Если говорят, что противоречие немыслимо, то нужно сказать, наоборот, что в боли, испытываемой живыми существами, оно есть даже некоторое действительное существование.

Гегель

Мама умерла в понедельник 7 апреля в доме престарелых при больнице города Понтуаз, куда я поселила ее два года тому назад. «Ваша мать скончалась сегодня утром, после завтрака», – сказал мне по телефону медбрат. Было около десяти.


Впервые дверь в ее комнату была закрыта. Тело уже обмыли, голову обмотали полоской белой ткани, которая проходила под подбородком и собирала кожу вокруг рта и глаз. Всё тело до плеч обернули простыней. Было похоже на маленькую мумию. Бортики, которые раньше не давали ей вставать, теперь лежали по бокам от кровати. Я хотела надеть на маму белую ночную рубашку с кружевами, которую она купила когда-то для своих похорон. Медбрат сказал, что сиделка об этом позаботится, а еще положит маме на грудь распятие, найденное в ее тумбочке. На нем не хватало двух гвоздиков, которые крепили медные руки к кресту. Вряд ли их удастся чем-то заменить, сказал медбрат. Но это было неважно, я всё равно хотела, чтобы ей вложили в руки этот крест. На больничном столике стояли ветки форзиции, которые я принесла накануне. Медбрат посоветовал мне сходить оформить бумаги, пока проводят опись маминых вещей. У нее почти не осталось ничего своего – костюм, голубые летние туфли, электробритва. Раздался женский крик. Я слышала его здесь месяцами. Я не могла понять, почему эта женщина жива, а моя мама – нет.

Девушка в отделе регистрации спросила, по какому я вопросу. «Сегодня утром умерла моя мать». – «В больнице или в доме престарелых? Как фамилия?» Она посмотрела свои записи и чуть улыбнулась: ей уже сообщили. Она сходила за маминой картой и задала мне несколько вопросов: где мама родилась, где жила до переезда в дом престарелых. Наверное, эти данные были в досье.

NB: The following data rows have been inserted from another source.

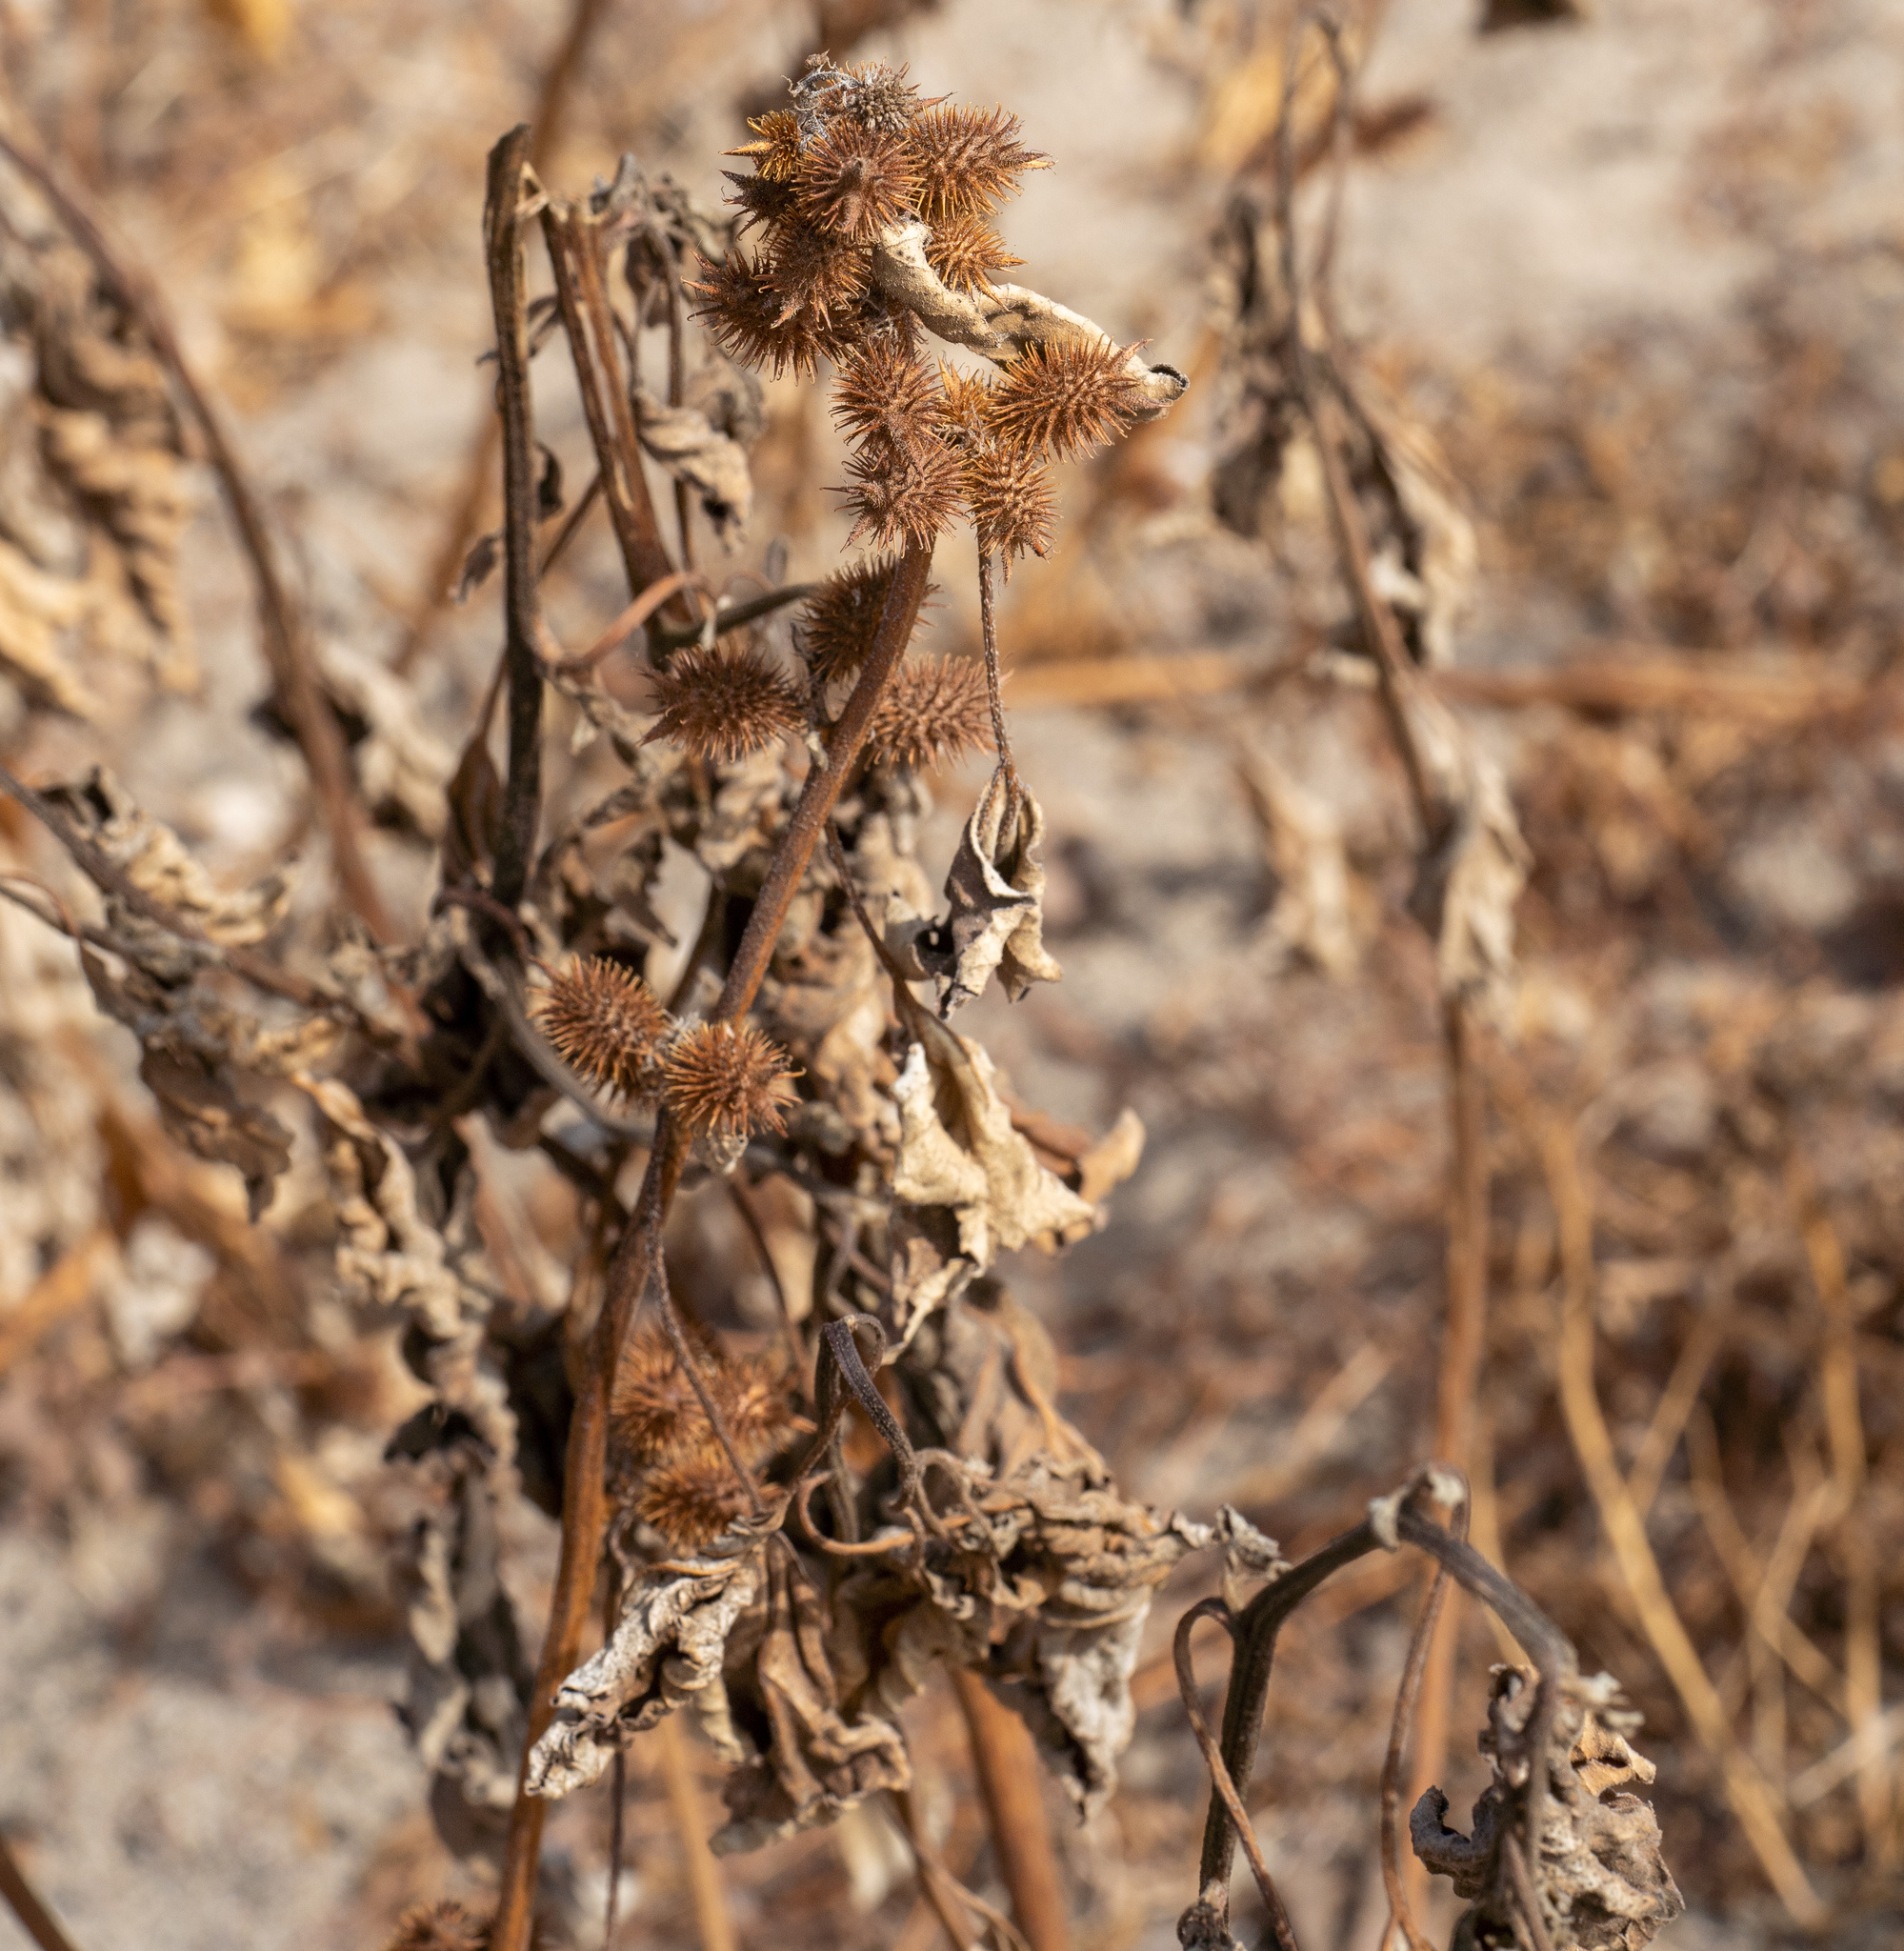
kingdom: Plantae
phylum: Tracheophyta
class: Magnoliopsida
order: Asterales
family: Asteraceae
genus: Xanthium
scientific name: Xanthium strumarium
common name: Rough cocklebur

На тумбочке в маминой комнате уже стоял пакет с ее вещами. Медбрат протянул мне список на подпись. Я не захотела забирать одежду и предметы, которыми она здесь пользовалась. Взяла лишь статуэтку из Лизьё, куда она как-то ездила в паломничество с моим отцом, и фигурку трубочиста – сувенир из Анси. Теперь, когда я приехала, маму могли переместить в больничный морг, не дожидаясь, пока пройдет два часа с момента смерти, в течение которых тело полагалось держать в палате. Уходя, я увидела через стекло в помещении для персонала мамину соседку по комнате. Она сидела там с сумочкой: ей было велено ждать, пока маму не отвезут в морг.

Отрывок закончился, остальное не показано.